● Task prompt: Would you repeat the listing below exactly, with no pictures in it?

● Record excerpts:
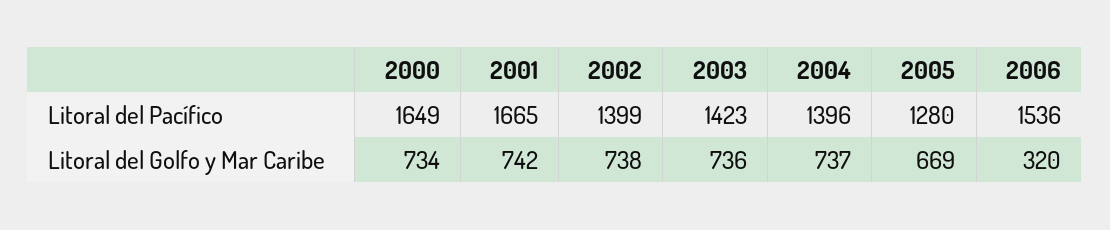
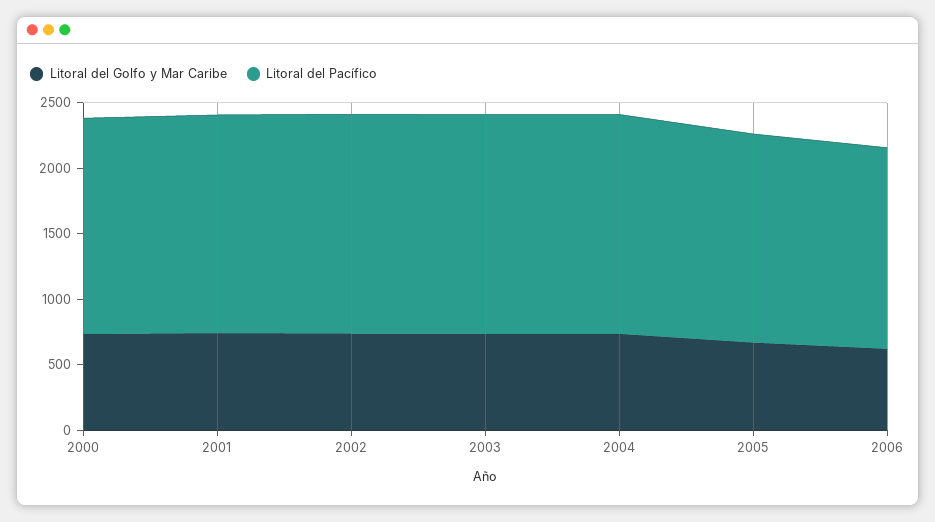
Litoral del Pacífico, 2002: 1399 -> 1700
Litoral del Pacífico, 2003: 1423 -> 1700
Litoral del Pacífico, 2004: 1396 -> 1700
Litoral del Pacífico, 2005: 1280 -> 1600
Litoral del Golfo y Mar Caribe, 2006: 320 -> 600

● Written answer:
Litoral del Pacífico, 2002: 1399 -> 1700
Litoral del Pacífico, 2003: 1423 -> 1700
Litoral del Pacífico, 2004: 1396 -> 1700
Litoral del Pacífico, 2005: 1280 -> 1600
Litoral del Golfo y Mar Caribe, 2006: 320 -> 600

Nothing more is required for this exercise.